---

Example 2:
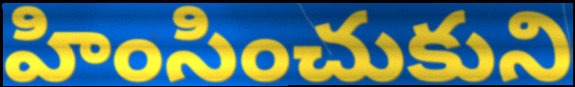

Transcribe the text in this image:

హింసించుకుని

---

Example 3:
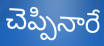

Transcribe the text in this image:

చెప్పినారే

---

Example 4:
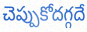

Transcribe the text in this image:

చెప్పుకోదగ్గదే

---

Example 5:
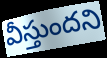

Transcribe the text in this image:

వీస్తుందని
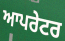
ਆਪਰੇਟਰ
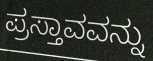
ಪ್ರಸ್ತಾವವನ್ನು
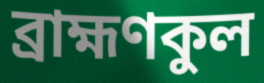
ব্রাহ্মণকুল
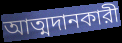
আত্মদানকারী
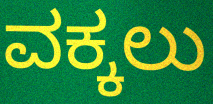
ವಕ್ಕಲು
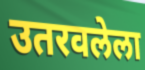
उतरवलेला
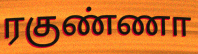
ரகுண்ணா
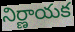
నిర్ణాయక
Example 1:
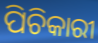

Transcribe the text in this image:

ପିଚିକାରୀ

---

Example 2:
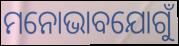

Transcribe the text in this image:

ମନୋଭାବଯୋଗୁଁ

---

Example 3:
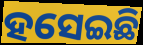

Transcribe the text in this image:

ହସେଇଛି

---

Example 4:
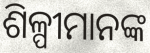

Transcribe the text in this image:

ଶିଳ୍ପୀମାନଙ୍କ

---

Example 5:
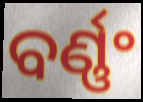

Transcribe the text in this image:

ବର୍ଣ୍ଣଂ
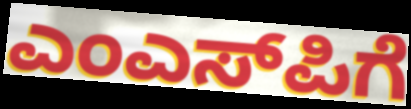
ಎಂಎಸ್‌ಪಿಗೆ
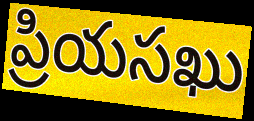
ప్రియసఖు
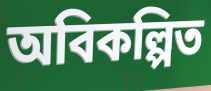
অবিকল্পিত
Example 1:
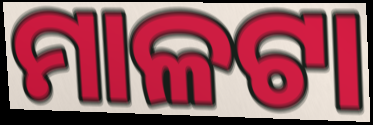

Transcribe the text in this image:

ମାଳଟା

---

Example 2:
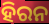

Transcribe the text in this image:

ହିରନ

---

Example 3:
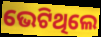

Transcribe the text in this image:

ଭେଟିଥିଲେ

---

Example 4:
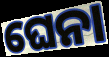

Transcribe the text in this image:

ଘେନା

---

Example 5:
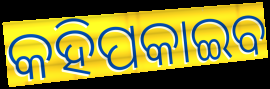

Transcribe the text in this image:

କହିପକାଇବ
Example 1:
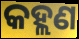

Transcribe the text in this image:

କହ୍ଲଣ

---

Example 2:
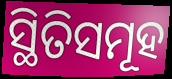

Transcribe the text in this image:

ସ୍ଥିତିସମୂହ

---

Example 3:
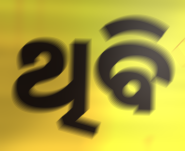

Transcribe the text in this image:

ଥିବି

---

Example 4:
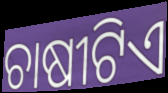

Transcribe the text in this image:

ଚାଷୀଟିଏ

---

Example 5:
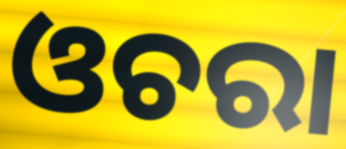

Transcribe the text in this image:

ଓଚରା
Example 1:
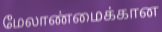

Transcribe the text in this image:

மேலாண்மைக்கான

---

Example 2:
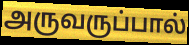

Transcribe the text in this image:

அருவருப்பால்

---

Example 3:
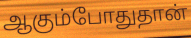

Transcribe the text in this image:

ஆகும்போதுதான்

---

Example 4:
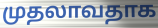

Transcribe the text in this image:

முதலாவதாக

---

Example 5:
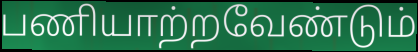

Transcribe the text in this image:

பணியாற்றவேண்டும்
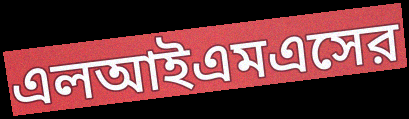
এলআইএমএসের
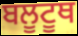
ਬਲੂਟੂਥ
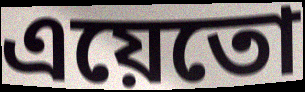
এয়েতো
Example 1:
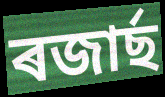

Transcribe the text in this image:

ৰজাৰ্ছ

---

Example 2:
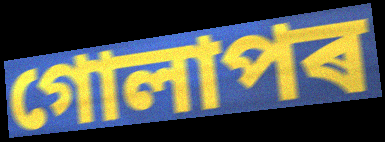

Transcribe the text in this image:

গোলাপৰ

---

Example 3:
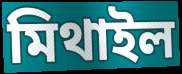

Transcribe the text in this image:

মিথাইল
####
** EXERCISE REQUIREMENTS **
Repeat the records above exactly, without any pictures.

** SOLVED PROBLEM **
---

Example 2:

Transcribe the text in this image:

హింసించుకుని

---

Example 3:

Transcribe the text in this image:

చెప్పినారే

---

Example 4:

Transcribe the text in this image:

చెప్పుకోదగ్గదే

---

Example 5:

Transcribe the text in this image:

వీస్తుందని
ਆਪਰੇਟਰ
ಪ್ರಸ್ತಾವವನ್ನು
ব্রাহ্মণকুল
আত্মদানকারী
ವಕ್ಕಲು
उतरवलेला
ரகுண்ணா
నిర్ణాయక
Example 1:

Transcribe the text in this image:

ପିଚିକାରୀ

---

Example 2:

Transcribe the text in this image:

ମନୋଭାବଯୋଗୁଁ

---

Example 3:

Transcribe the text in this image:

ହସେଇଛି

---

Example 4:

Transcribe the text in this image:

ଶିଳ୍ପୀମାନଙ୍କ

---

Example 5:

Transcribe the text in this image:

ବର୍ଣ୍ଣଂ
ಎಂಎಸ್‌ಪಿಗೆ
ప్రియసఖు
অবিকল্পিত
Example 1:

Transcribe the text in this image:

ମାଳଟା

---

Example 2:

Transcribe the text in this image:

ହିରନ

---

Example 3:

Transcribe the text in this image:

ଭେଟିଥିଲେ

---

Example 4:

Transcribe the text in this image:

ଘେନା

---

Example 5:

Transcribe the text in this image:

କହିପକାଇବ
Example 1:

Transcribe the text in this image:

କହ୍ଲଣ

---

Example 2:

Transcribe the text in this image:

ସ୍ଥିତିସମୂହ

---

Example 3:

Transcribe the text in this image:

ଥିବି

---

Example 4:

Transcribe the text in this image:

ଚାଷୀଟିଏ

---

Example 5:

Transcribe the text in this image:

ଓଚରା
Example 1:

Transcribe the text in this image:

மேலாண்மைக்கான

---

Example 2:

Transcribe the text in this image:

அருவருப்பால்

---

Example 3:

Transcribe the text in this image:

ஆகும்போதுதான்

---

Example 4:

Transcribe the text in this image:

முதலாவதாக

---

Example 5:

Transcribe the text in this image:

பணியாற்றவேண்டும்
এলআইএমএসের
ਬਲੂਟੂਥ
এয়েতো
Example 1:

Transcribe the text in this image:

ৰজাৰ্ছ

---

Example 2:

Transcribe the text in this image:

গোলাপৰ

---

Example 3:

Transcribe the text in this image:

মিথাইল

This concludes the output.